Der aktuelle Handelsstreit zwischen den USA und China könnte die Finanzmärkte ebenfalls noch länger auf Trab halten. Denn es besteht die Gefahr, dass die im Zuge der Globalisierung erreichten positiven Effekte des Freihandels sich ins Gegenteil verkehren. Die kurz nach der Wahl von US-Präsident Trump aufgekommenen Ängste könnten sich auf längere Sicht also doch noch bewahrheiten. Und auch beim Brexit ist das letzte Wort noch nicht gesprochen. Sollte sich Großbritannien tatsächlich für eine harte Trennung von der EU ohne Austrittsabkommen entscheiden, dürfte das Auswirkungen auf die Konjunktur und die Gewinne der Unternehmen diesseits und jenseits des Ärmelkanals haben und die Börsenkurse drücken.

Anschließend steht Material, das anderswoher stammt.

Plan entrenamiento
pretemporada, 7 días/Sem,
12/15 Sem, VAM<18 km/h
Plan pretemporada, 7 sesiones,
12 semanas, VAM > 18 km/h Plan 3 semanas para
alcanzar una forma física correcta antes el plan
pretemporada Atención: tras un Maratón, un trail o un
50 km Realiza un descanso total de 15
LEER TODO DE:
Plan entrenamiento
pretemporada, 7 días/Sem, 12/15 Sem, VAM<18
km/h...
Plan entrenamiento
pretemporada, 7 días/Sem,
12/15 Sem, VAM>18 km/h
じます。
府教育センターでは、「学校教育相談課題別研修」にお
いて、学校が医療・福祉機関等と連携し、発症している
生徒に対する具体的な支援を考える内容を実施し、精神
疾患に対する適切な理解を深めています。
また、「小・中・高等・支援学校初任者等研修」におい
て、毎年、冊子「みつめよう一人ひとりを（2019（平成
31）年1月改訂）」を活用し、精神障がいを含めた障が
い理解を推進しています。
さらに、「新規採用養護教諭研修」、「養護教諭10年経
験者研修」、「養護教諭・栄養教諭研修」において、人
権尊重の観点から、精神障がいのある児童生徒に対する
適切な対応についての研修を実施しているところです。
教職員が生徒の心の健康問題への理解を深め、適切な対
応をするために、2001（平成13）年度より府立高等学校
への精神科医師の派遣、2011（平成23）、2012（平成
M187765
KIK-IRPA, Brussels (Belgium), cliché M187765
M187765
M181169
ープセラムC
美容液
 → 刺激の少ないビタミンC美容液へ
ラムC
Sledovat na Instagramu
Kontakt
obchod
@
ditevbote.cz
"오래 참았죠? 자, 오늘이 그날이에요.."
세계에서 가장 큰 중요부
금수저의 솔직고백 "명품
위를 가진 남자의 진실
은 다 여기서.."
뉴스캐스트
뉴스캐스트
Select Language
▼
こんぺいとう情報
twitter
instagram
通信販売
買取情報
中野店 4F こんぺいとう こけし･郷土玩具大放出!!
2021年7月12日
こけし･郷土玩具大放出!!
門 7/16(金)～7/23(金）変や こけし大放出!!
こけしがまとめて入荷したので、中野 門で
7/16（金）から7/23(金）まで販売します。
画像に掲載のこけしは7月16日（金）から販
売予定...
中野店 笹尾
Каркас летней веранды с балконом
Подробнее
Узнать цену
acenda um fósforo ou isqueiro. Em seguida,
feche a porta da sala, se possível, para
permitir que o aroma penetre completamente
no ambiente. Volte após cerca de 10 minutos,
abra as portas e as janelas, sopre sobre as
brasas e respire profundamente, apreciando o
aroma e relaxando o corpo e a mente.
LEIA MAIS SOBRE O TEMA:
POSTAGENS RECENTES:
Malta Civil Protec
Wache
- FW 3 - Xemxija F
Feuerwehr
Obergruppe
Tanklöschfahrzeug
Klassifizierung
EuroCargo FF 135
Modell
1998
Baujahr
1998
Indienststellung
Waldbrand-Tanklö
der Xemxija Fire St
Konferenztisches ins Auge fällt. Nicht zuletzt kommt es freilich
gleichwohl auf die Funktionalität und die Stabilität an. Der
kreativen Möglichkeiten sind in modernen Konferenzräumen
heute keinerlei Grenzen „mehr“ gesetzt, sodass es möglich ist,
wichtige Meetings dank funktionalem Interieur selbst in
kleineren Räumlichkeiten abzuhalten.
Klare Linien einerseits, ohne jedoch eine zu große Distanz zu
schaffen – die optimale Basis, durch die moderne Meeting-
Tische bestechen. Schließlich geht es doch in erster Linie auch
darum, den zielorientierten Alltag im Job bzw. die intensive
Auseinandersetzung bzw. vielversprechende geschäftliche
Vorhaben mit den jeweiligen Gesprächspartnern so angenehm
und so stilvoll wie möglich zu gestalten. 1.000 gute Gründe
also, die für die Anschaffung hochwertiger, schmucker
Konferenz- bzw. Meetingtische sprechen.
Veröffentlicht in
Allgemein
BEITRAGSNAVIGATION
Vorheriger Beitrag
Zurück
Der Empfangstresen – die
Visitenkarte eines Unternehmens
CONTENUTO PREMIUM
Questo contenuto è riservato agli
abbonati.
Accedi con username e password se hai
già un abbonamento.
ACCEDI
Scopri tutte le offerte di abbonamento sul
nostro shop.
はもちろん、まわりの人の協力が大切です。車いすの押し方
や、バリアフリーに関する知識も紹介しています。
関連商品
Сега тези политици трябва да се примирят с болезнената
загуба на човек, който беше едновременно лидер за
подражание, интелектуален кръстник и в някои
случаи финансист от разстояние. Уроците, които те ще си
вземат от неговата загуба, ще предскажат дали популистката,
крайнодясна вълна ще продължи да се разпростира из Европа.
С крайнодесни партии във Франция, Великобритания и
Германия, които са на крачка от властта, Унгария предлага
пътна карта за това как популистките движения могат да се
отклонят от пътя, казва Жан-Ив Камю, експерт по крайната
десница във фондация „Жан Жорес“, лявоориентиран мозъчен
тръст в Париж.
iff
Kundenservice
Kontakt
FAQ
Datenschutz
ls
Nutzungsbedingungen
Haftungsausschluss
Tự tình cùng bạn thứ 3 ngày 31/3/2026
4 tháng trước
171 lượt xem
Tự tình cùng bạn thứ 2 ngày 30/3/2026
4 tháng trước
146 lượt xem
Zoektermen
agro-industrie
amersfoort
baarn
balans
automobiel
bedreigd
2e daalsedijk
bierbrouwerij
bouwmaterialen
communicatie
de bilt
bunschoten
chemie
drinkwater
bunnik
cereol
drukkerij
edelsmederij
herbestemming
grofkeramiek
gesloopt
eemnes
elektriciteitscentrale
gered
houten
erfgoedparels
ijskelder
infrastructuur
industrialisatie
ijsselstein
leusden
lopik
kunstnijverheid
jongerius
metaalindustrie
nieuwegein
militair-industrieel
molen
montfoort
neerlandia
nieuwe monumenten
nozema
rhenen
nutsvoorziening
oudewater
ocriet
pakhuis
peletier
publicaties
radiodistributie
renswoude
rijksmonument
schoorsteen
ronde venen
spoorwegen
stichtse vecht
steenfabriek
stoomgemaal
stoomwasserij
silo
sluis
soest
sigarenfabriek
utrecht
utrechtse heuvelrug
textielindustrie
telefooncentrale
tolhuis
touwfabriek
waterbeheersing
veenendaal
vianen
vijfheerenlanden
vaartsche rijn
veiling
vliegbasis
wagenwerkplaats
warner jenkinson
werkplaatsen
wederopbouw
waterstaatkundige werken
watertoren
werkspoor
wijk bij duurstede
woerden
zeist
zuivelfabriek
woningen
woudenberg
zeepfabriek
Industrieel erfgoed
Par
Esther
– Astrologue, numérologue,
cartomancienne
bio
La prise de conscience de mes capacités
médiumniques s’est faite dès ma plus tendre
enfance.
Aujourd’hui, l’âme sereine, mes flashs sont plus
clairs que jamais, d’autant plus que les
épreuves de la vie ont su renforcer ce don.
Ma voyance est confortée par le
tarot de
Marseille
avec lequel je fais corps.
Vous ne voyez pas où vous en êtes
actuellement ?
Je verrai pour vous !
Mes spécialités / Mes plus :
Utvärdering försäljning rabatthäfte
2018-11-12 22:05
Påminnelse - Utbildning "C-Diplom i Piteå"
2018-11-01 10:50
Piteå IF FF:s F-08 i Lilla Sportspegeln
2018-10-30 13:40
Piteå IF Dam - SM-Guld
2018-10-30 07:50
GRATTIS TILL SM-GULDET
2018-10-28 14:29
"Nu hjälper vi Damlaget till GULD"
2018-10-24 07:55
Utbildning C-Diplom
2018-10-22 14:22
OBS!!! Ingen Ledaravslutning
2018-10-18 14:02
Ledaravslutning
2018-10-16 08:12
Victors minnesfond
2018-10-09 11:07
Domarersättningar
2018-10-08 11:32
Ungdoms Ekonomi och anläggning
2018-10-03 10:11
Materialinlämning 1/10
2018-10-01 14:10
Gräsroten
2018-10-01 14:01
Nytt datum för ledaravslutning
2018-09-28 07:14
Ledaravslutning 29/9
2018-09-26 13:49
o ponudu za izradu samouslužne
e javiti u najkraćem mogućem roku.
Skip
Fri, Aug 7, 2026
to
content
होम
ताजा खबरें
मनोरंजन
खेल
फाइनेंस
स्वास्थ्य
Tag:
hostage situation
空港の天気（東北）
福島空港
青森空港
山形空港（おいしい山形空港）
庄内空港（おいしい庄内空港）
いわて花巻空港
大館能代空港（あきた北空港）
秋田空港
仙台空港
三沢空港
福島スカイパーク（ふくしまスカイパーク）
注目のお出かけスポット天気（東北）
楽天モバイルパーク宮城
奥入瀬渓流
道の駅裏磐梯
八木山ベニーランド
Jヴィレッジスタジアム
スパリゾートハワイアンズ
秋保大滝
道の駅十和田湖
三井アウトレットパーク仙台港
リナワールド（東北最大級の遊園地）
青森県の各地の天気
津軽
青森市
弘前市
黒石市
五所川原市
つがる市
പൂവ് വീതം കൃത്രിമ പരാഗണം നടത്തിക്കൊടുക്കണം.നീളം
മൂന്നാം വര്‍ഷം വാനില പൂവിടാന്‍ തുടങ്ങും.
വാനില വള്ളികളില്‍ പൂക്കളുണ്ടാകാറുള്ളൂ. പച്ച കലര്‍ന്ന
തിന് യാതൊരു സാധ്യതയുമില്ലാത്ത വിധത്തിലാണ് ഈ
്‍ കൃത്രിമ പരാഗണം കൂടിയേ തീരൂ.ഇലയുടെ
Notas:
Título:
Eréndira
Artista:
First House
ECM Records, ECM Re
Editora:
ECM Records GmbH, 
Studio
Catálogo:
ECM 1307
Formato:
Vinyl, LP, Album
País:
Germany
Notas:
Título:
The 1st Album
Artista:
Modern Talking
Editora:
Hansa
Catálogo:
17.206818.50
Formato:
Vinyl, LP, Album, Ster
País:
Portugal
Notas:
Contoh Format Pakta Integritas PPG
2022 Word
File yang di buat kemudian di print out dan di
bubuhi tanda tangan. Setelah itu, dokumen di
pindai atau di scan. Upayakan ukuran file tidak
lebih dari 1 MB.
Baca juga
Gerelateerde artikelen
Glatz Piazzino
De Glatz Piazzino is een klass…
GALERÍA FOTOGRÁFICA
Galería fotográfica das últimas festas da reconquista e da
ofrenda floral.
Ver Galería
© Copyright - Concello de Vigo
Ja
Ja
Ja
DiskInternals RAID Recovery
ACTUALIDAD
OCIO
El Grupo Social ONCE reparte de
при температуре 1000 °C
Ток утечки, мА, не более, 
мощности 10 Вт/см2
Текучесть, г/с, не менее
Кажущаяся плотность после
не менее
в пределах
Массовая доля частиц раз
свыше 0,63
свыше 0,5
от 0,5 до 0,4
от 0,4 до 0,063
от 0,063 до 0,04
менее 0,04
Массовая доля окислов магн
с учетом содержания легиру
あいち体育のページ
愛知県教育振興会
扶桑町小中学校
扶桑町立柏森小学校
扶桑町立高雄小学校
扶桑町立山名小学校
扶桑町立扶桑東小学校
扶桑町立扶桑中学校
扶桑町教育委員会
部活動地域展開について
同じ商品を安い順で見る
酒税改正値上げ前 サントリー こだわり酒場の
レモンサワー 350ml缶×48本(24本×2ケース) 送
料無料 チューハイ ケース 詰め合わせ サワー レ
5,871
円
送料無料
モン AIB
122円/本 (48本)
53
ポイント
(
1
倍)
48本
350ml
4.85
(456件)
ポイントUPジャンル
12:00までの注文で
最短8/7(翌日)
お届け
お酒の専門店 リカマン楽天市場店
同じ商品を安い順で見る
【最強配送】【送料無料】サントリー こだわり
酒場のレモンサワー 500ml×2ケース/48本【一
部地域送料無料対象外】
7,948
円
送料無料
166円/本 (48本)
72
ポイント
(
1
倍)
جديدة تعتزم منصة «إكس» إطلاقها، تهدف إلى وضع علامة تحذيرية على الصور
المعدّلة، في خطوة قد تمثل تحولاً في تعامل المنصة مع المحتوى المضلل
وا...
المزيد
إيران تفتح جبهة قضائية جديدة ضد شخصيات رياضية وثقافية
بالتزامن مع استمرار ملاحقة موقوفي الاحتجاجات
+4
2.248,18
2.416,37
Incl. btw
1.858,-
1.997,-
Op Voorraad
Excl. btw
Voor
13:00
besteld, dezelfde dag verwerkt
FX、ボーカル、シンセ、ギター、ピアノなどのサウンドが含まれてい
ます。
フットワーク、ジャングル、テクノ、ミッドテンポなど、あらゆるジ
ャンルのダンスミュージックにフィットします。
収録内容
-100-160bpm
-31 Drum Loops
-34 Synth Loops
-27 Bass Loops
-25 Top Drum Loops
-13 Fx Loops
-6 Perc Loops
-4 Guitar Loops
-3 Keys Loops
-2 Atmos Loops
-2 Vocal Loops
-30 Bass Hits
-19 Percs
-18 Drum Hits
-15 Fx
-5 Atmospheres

Auch die Mehrheit der professionellen Anleger ist davon überzeugt, dass politische Börsen kurze Beine haben. Nach einer Umfrage der Deutschen Vereinigung für Finanzanalyse und Asset Management (DVFA)[1] sind 63 Prozent der Befragten dieser Meinung. Gleichzeitig glauben aber 59 Prozent, dass der generelle Einfluss der Politik auf die Kapitalmärkte zunimmt.


Gelassenheit ist Trumpf

Wie können Anleger dieses Wissen für sich nutzen? Wer an einem langfristigen Vermögensaufbau interessiert ist, sollte das kurzfristige Auf und Ab als normale Börsenbewegungen ansehen und aussitzen, auch wenn es einmal hektisch zur Sache geht. Das gelingt umso besser, je breiter ein Depot diversifiziert ist. Wer sich hingegen von der allgemeinen Panik anstecken lässt und unüberlegt sein Depot räumt, dürfte das in den meisten Fällen schon wenig später bereuen. Nervenstarke Anleger können politische Börsen sogar als günstigen Einstiegszeitpunkt nutzen.

Politische Risiken kommen erst dann zum Tragen, wenn sich tatsächlich nachhaltig die Rahmenbedingungen für die Wirtschaft verändern, sei es durch stärkere Regulierung, neue Steuern oder Handelsbeschränkungen. Dann zeigen politische Börsen plötzlich einen langen Atem, und die Anleger müssen sich darauf einstellen.

Anleger sollten sich nicht von einer allgemeinen Panikstimmung anstecken lassen und ihre Aktienbestände vorschnell verkaufen. Angst ist immer ein schlechter Ratgeber.